Супруги дю Плесси отнеслись к Авроре с нежностью; она быстро подружилась с детьми и стала общей радостью в доме: Софи, по-видимому, совершенно забыла о дочери. Дю Плесси приютили у себя Аврору не на неделю, а на несколько месяцев, заказали ей туалеты, так как у нее ничего не было, и вообще относились к ней, как к родной дочери. Она обожала своего «папу Джемса» и «маму Анжель». Деревенский воздух вернул ей аппетит. Глядя на эту счастливую семейную жизнь, она изменила свое отношение к мысли о замужестве. Была и еще одна причина, по которой она почувствовала необходимость в защитнике. Как мы уже говорили, у дю Плесси бывало очень много молодых военных, которым Софи-Виктория не преминула охарактеризовать свою дочь как «молодую особу, чрезвычайно оригинальную и ветреную, чтобы не сказать больше». И молодые военные принялись слишком развязно надоедать Авроре. «У госпожи Анжель, доброй и великодушной, не хватило, однако, рассудительности, чтобы уберечь меня от окружающих опасностей…» По поведению же самой Авроры, непринужденному, живому, легкомысленному, можно было думать, что она поощряет эти ухаживания, на самом же деле они ее раздражали до крайности.

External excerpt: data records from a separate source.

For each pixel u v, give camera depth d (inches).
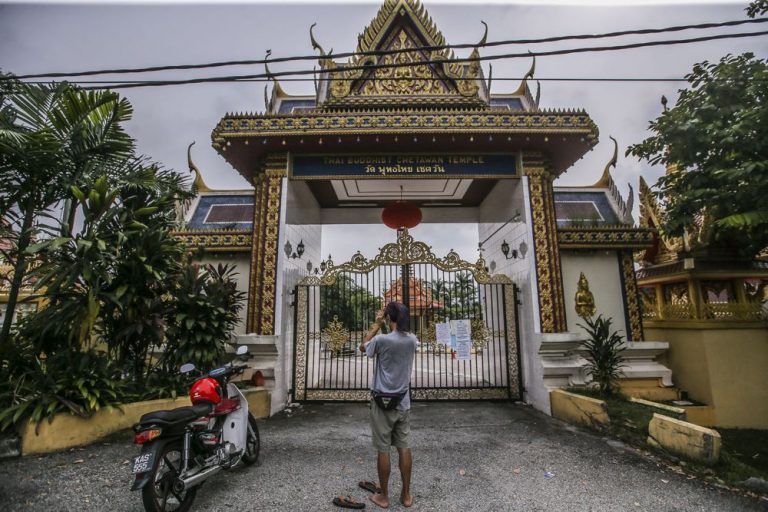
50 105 214.1
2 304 333.7
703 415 279.0
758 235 252.2
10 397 175.6
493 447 194.2
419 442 201.8
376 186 364.5
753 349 288.8
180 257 241.0
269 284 274.5
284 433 214.8
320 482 152.0
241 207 372.2
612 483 153.9
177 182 243.6
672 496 143.6
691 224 260.1
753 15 238.4
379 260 298.0
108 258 199.2
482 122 277.3
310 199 369.4
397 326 138.6
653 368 303.0
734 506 136.9
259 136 277.1
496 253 361.7
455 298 308.0
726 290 317.4
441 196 394.3
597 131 280.8
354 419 245.3
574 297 315.6
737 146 228.1
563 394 246.4
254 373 260.1
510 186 321.1
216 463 138.6
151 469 114.1
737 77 232.8
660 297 352.5
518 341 301.3
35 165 196.4
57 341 205.2
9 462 157.3
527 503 137.5
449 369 482.6
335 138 280.2
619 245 315.6
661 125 258.4
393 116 277.4
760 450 246.8
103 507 129.3
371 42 328.2
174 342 235.0
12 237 207.0
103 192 196.7
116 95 218.2
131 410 193.5
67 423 174.7
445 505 135.3
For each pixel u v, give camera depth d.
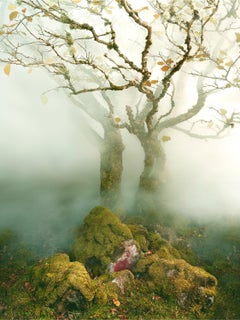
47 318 6.88
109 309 7.16
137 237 8.84
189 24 5.55
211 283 7.67
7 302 7.34
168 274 7.74
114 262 8.05
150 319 7.01
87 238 8.60
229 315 7.20
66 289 7.04
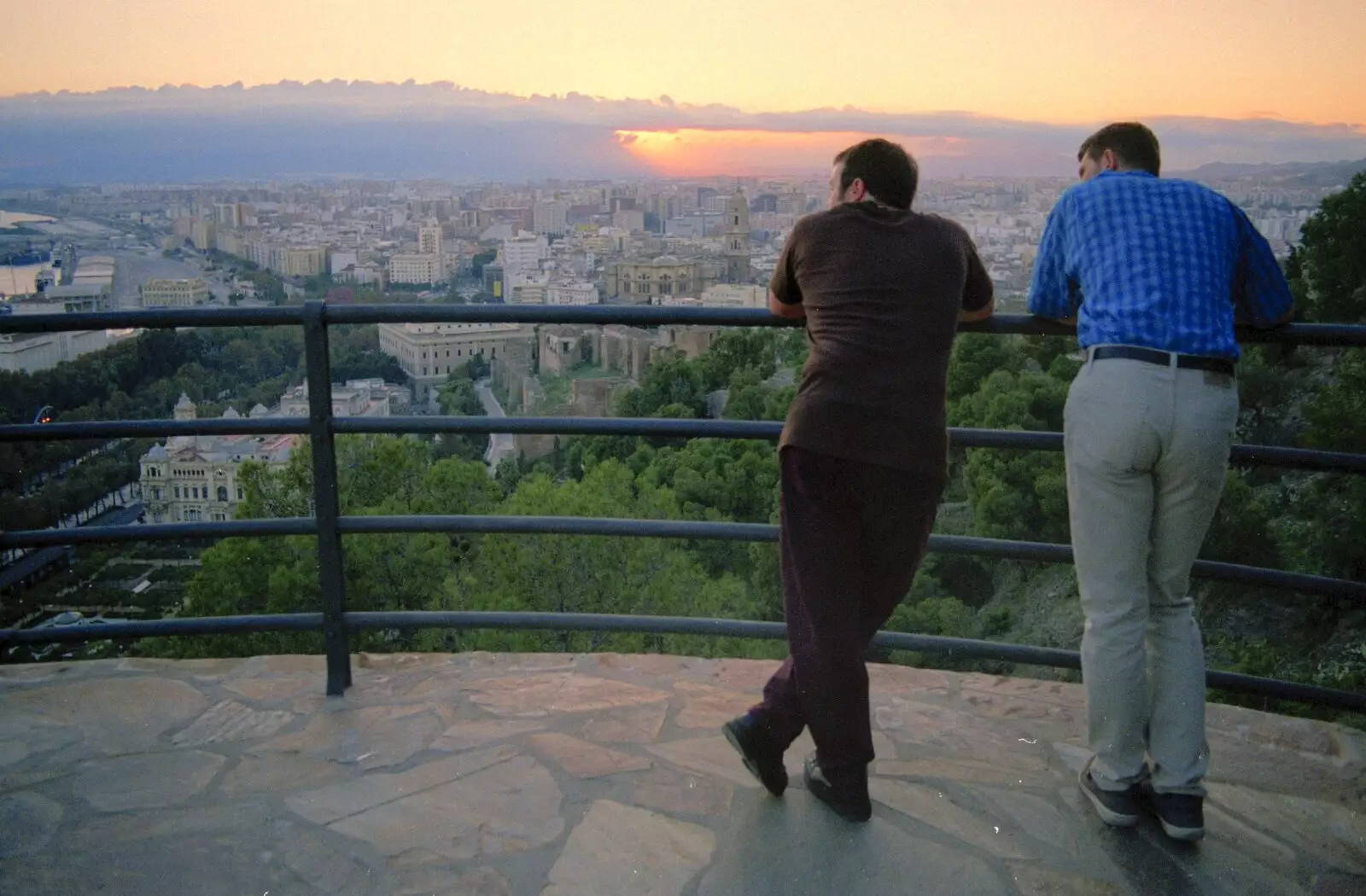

Она часто с грустью думала о том, что жить в свете одинокой женщине, не имеющей защитника, трудно. Как-то вечером в Париже, сидя с супругами дю Плесси на террасе кафе Тортони, она услышала, что Анжела говорит своему мужу: «Посмотри, Казимир!» Худощавый молодой человек, с веселым выражением лица, довольно элегантный, с военной выправкой, подошел к их столику, чтобы пожать им руки и ответить на заискивающие вопросы о своем отце, полковнике бароне Дюдеване, очень любимом и уважаемом в семье дю Плесси. Молодой человек шепотом задал вопрос об Авроре и вспомнил, что его отец был другом полковника Дюпена. В свою очередь, Аврора расспросила об этом молодом человеке. Он был внебрачным ребенком барона времен империи и служанки Августины Сулэ, но отец признал его своим сыном. Его семья владела рентой от 70 до 80 тысяч ливров и поместьем в Гильери, в Гаскони. Спустя несколько дней Казимир Дюдеван появился в Плесси и стал по-товарищески принимать участие в детских забавах. Казалось, что он проявляет особый интерес к делам Авроры, часто он давал ей полезные советы.

Ты был моим покровителем, добрым, честным, бескорыстным, который никогда не говорил мне о любви, но думал о моем богатстве и очень умно старался предостеречь меня от разных бед, которые мне угрожали. Я была очень благодарна тебе за эту дружбу и очень скоро стала смотреть на тебя, как на брата; мы гуляли, целыми часами проводили время вместе; мы играли, как дети, и ни разу мысль о любви или браке не смутила наших невинных отношений. Я тогда написала своему брату: «У меня появился здесь друг, которого я очень люблю, я прыгаю о ним и смеюсь, как, бывало, с тобой». Ты ведь знаешь, каким образом благодаря нашим общим друзьям нам пришла в голову мысль пожениться. Среди тех, кого мне прочили, П… я невыносила, К… мне был ненавистен, остальные — многие из них — были богаче тебя. А ты был добр, в моих глазах это единственное существенное достоинство. Встречаясь с тобой ежедневно, я узнавала тебя все лучше и лучше и оценила все твои хорошие качества; никто не любит тебя так нежно, как я…

Она была искренна. В своей зеленой тетрадке она написала: «Неслыханное счастье» и «Невыразимая радость». Так сладостно было найти, наконец верного друга. Она его не считала красивым, нос у Казимира был немного длинноват, но она с радостью проводила с ним целые часы подряд. Подобно всем молодым девушкам, которые чувствуют себя одинокими и беззащитными, она влюбилась в него, как в олицетворение мужественности. Этот новый претендент понравился ей еще и потому, что не делал официального предложения через родных, а просил руки у нее самой. К тому же она была уверена, что он женится на ней не ради денег — ведь когда-нибудь он будет гораздо богаче ее. На самом же деле материальное положение Казимира было не так просто. Он, правда, был единственным сыном, но был рожден внебрачно, и поэтому не имел прав на наследство отца. Последний давал ему только 60 тысяч франков, как приданое, а все свое состояние завещал жене, баронессе Дюдеван, с тем чтобы она впоследствии передала все фамильное богатство Казимиру. Тем не менее, пока Казимир был холостым, он жил в доме отца; женившись, он должен был бы примириться с более скромными условиями жизни в Ноане. Его никак нельзя было упрекнуть, что его брак с Авророй — дело корысти.